In 1868, he entered the Petrovskaya Agricultural Academy in Moscow. At that time, many of the students there held revolutionary opinions and he attended speeches lamenting the plight of small farmers. He became caught up in the complicated events involving the nihilist Sergey Nechayev, but escaped serious punishment. He was, however, expelled and sent home to be supervised by his father and the police.
In 1871, he was allowed to enroll at Odessa University, where he took classes in drawing and watercolors in addition to his regular course of study. These classes would be his only formal art instruction. Shortly after, he travelled to Geneva with his mother and sister, where he exhibited his watercolors. They were a success so, after a brief period of employment at the "State Bank of Odessa", he travelled to Italy, then settled in Paris and found a position working with Eugène Carrière. He exhibited regularly at the Salon and several of his paintings were purchased by Pavel Tretyakov. Later, he would sign a lucrative contract with Georges Petit.

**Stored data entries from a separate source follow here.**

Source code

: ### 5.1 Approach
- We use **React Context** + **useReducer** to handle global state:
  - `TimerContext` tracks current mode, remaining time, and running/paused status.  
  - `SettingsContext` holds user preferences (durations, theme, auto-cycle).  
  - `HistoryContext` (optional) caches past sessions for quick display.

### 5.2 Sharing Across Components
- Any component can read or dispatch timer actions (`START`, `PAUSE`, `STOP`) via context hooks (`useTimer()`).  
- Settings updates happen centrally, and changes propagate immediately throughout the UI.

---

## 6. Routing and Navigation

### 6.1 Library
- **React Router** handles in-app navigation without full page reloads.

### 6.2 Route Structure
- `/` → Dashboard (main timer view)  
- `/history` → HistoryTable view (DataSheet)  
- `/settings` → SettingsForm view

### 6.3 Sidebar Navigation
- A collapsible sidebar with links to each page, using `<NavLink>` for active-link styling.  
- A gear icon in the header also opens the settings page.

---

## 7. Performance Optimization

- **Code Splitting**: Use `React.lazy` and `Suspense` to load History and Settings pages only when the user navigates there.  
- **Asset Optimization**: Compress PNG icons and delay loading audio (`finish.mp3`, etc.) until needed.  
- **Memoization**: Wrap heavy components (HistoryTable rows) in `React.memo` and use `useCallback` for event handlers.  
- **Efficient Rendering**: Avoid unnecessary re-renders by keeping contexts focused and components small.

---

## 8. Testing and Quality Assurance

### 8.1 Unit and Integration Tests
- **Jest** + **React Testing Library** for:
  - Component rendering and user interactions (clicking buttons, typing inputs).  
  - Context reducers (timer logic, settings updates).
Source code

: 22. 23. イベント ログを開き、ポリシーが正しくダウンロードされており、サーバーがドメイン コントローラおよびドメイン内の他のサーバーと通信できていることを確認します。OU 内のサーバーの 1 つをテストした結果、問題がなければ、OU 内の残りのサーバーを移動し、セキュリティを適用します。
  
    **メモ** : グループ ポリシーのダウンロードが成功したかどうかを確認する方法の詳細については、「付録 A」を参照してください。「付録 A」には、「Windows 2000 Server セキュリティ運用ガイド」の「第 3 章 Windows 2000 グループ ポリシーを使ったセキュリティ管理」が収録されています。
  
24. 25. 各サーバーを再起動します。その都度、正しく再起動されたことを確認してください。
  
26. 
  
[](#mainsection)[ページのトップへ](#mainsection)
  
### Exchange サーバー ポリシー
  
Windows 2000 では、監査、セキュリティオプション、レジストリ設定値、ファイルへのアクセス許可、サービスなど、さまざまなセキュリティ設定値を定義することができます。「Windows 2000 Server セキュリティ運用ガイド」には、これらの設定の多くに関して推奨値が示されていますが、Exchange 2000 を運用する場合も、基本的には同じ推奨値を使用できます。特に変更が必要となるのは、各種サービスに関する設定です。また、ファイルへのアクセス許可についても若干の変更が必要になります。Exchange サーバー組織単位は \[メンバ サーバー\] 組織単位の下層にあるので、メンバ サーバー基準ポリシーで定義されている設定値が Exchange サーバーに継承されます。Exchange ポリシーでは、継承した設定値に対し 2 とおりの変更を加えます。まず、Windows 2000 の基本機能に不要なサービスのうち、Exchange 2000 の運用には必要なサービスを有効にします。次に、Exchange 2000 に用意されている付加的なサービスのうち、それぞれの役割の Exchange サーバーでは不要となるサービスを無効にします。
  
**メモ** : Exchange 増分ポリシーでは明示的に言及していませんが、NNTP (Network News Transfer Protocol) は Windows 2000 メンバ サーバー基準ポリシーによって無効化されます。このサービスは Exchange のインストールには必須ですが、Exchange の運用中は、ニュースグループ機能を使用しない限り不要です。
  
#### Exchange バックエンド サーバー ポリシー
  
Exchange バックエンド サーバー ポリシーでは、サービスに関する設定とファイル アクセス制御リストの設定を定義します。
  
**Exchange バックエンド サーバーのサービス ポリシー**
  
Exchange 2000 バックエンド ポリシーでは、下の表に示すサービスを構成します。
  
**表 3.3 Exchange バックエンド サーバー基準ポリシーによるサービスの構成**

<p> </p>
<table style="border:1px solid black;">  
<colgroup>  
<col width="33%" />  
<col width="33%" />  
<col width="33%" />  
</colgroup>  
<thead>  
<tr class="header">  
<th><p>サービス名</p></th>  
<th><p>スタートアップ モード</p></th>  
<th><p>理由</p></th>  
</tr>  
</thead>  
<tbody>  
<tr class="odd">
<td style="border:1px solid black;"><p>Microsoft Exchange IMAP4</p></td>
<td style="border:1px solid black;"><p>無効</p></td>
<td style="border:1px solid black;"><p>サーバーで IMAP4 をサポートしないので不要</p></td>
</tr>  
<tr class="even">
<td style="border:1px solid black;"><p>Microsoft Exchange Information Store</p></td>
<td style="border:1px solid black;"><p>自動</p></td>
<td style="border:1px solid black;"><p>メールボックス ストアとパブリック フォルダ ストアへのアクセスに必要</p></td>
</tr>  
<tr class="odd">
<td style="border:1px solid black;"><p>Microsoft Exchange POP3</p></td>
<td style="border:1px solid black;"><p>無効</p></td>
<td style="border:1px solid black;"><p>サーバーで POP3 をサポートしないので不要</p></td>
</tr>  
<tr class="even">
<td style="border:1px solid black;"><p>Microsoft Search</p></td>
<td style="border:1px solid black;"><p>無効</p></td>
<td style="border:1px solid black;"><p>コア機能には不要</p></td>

In 1881, he received an order from the Russian government to paint a series of panels depicting scenes from the Russo-Turkish War. He travelled to Bulgaria to do sketches for the work, accompanied by Matilda Wulffert (1856-1927), a Swedish-Finnish medical student he had met at the Russian Artists' Club. They were married in Chernivtsi in 1882. She was a very outspoken feminist, and devoted to her career, so their temperaments began to clash. In 1892, he asked for a divorce, but she refused. In response, he began an affair with her younger sister Eugenia. In return, she would not allow him to visit his two daughters until they were adults. She went on to become a prominent dermatologist and medical researcher.
He spent eight months painting in Italy, at a small village outside Naples then, deciding that he could no longer live in Paris, he and Eugenia moved to Liège, Belgium. They continued to travel throughout Western Europe and Russia and, in 1895, he became an honorary member of the Peredvizhniki. In 1901, he acquired an estate in the Minsk Governorate, where he lived and worked until 1906, when he returned to Belgium. He was elected to the Imperial Academy of Arts in 1904. During World War I, he lived in Saint Petersburg until the beginning of the Revolution, then fled to Kuban, where he stayed for a year.
Back in Belgium, he initially lived in De Panne, then moved to Brussels. His eyesight had been failing for several years and he painted little after that. In 1922, he had his last exhibition. A major retrospective was held in 1925.